Saturday, March 5, 2011
Wellington Days 1 and 2: Downtown and Porirua
Got myself and the children dropped off near Parliament. It was a gusty Wellington wind, and when stopped at an intersection Mister Two cried “wobble?” when the wind was shaking the car. At least the Parliament buildings are on rubber foundations. We didn’t get to see those rubber foundations during our tour, because the Civil Defence bunker in the basement was in use for the state of National Emergency. But we did get to see the debating chamber, and committee rooms. About 60% of the tour group were from Christchurch.
Walked around the waterfront towards Te Papa. Got a bit apprehensive walking past some historic brick buildings on Queens Wharf. Locals have since assured me they’d been strengthened, but so had Christchurch Cathedral. I chose to walk on the opposite side of the road. My nerves are still not what they used to be.
Te Papa also had nice rubber bearings in the foundations. Outside the main door is a small basement display showing one of the rubber bearings behind a glass window, and a model demonstrating how the building stays still when the ground beneath it shakes. I like. According to Geonet, during the time we were in Te Papa Wellington experienced a “wobble” – and we didn’t feel a thing. Would have been nice to stay camped out there… but I suspect they wouldn’t let us.
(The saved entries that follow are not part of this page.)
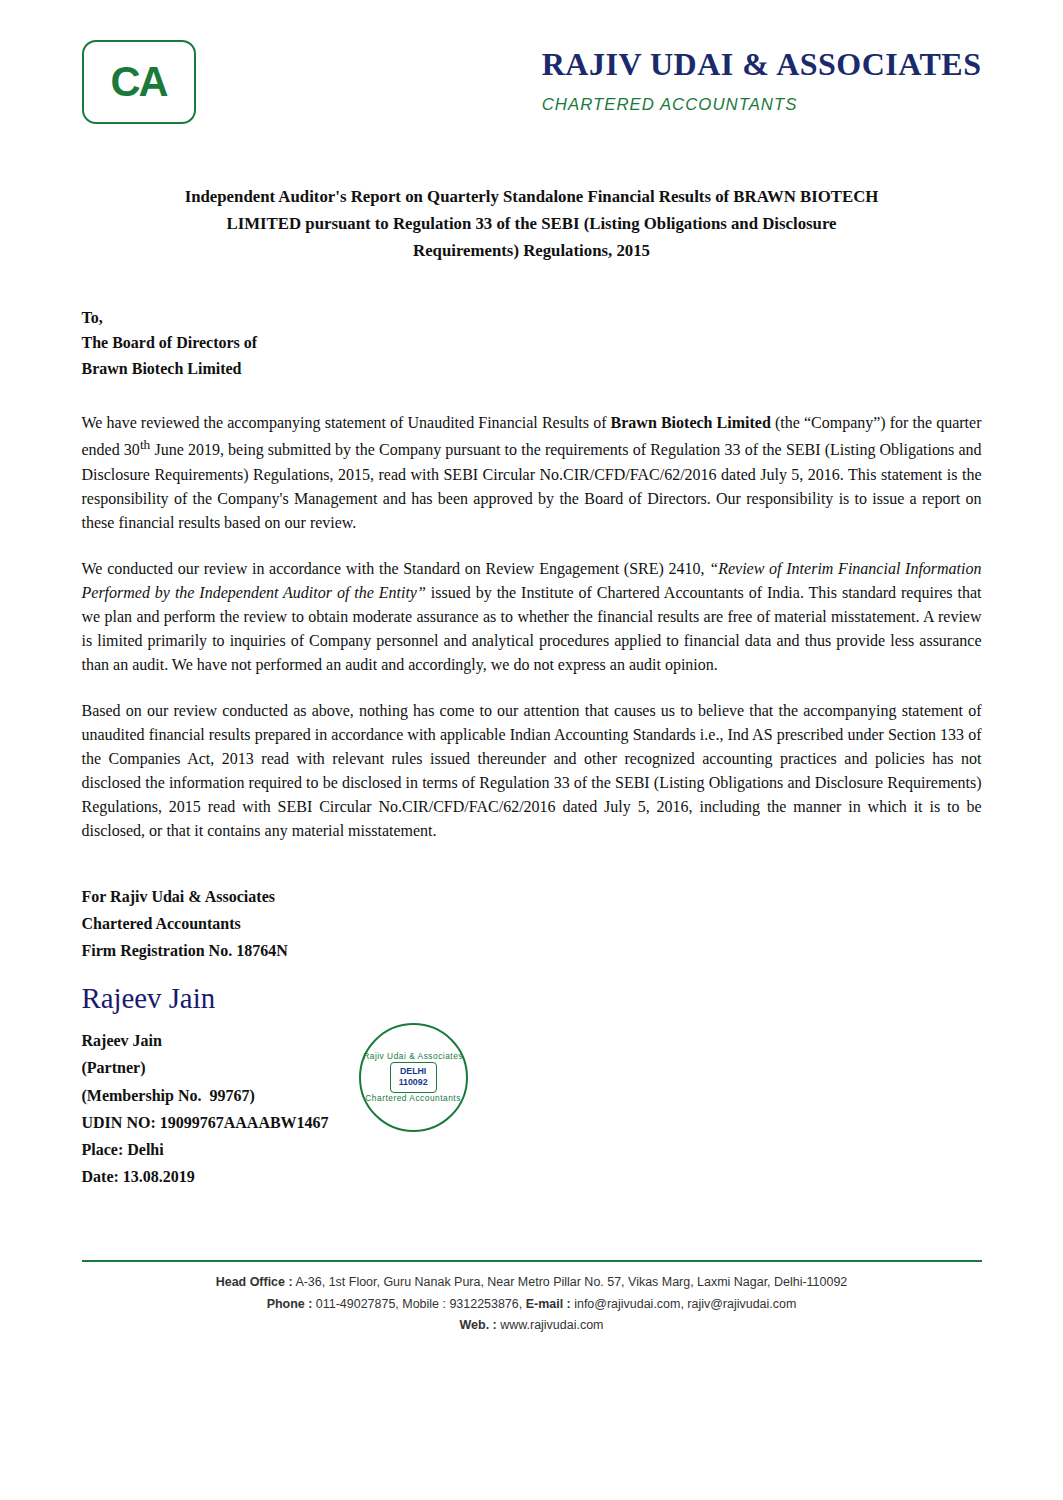CA
RAJIV UDAI & ASSOCIATES
CHARTERED ACCOUNTANTS
Independent Auditor's Report on Quarterly Standalone Financial Results of BRAWN BIOTECH
LIMITED pursuant to Regulation 33 of the SEBI (Listing Obligations and Disclosure
Requirements) Regulations, 2015
To,
The Board of Directors of
Brawn Biotech Limited
We have reviewed the accompanying statement of Unaudited Financial Results of Brawn Biotech Limited (the “Company”) for the quarter ended 30th June 2019, being submitted by the Company pursuant to the requirements of Regulation 33 of the SEBI (Listing Obligations and Disclosure Requirements) Regulations, 2015, read with SEBI Circular No.CIR/CFD/FAC/62/2016 dated July 5, 2016. This statement is the responsibility of the Company's Management and has been approved by the Board of Directors. Our responsibility is to issue a report on these financial results based on our review.
We conducted our review in accordance with the Standard on Review Engagement (SRE) 2410, “Review of Interim Financial Information Performed by the Independent Auditor of the Entity” issued by the Institute of Chartered Accountants of India. This standard requires that we plan and perform the review to obtain moderate assurance as to whether the financial results are free of material misstatement. A review is limited primarily to inquiries of Company personnel and analytical procedures applied to financial data and thus provide less assurance than an audit. We have not performed an audit and accordingly, we do not express an audit opinion.
Based on our review conducted as above, nothing has come to our attention that causes us to believe that the accompanying statement of unaudited financial results prepared in accordance with applicable Indian Accounting Standards i.e., Ind AS prescribed under Section 133 of the Companies Act, 2013 read with relevant rules issued thereunder and other recognized accounting practices and policies has not disclosed the information required to be disclosed in terms of Regulation 33 of the SEBI (Listing Obligations and Disclosure Requirements) Regulations, 2015 read with SEBI Circular No.CIR/CFD/FAC/62/2016 dated July 5, 2016, including the manner in which it is to be disclosed, or that it contains any material misstatement.
For Rajiv Udai & Associates
Chartered Accountants
Firm Registration No. 18764N
Rajeev Jain
Rajeev Jain
(Partner)
(Membership No. 99767)
UDIN NO: 19099767AAAABW1467
Place: Delhi
Date: 13.08.2019
Rajiv Udai & Associates
DELHI
110092
Chartered Accountants
Head Office : A-36, 1st Floor, Guru Nanak Pura, Near Metro Pillar No. 57, Vikas Marg, Laxmi Nagar, Delhi-110092
Phone : 011-49027875, Mobile : 9312253876, E-mail : info@rajivudai.com, rajiv@rajivudai.com
Web. : www.rajivudai.com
One of Te Papa’s displays was about the Edgecumbe earthquake, including a small house that simulates the level of shaking experienced at the time. I explained to my children that it was only for people who didn’t know what earthquakes feel like, and they didn’t need to go in there because they did know what earthquakes feel like. Miss Seven went through three times and thought it was fun. (The younger ones weren’t keen – Mister Two was getting upset just watching the little house move on the outside.) However, it was useful to use the other parts of the displays to try to explain plate tectonics and why earthquakes happen.
We also spent lots of time in the other displays around Te Papa, then “did” the Cable Car and visited Carter Observatory. (I was sort of trying to keep things educational). It brought a lump into my throat walking through downtown Wellington seeing people dressed in red and black (Canterbury colours) and shop windows with displays of “We ♥ Chch”. I wanted a little badge saying something like “I’m from Chch”
It was much the same the next day when I went into Porirua to find a public library (and hopefully internet access) to print out the new travel bookings Hubby had emailed me. All the shops in the mall were decked out in red and black, as were the staff. Every counter had a red cross tin collecting for Christchurch. The lump wedged itself back into my throat, and there was a hint of tears behind my eyes.